(PROBLEM STATEMENT): Copy out, unchanged, everything from the start of the records down to the line containing "Answer: to the viewer's right", including that line.

== == ==

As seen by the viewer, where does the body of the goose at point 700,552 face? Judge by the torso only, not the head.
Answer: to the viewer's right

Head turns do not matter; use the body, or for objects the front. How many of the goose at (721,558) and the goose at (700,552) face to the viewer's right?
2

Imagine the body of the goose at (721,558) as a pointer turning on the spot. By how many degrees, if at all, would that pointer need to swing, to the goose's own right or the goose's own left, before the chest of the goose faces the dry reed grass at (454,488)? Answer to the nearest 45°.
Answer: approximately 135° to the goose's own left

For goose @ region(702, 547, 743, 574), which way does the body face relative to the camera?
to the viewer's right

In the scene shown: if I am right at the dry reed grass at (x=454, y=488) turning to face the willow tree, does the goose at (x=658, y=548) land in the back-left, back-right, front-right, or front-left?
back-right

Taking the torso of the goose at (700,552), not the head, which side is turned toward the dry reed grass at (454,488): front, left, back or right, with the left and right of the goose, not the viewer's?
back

== == ==

(RESPONSE):
As seen by the viewer, where does the body of the goose at point 700,552 face? Judge by the torso only, not the head.
Answer: to the viewer's right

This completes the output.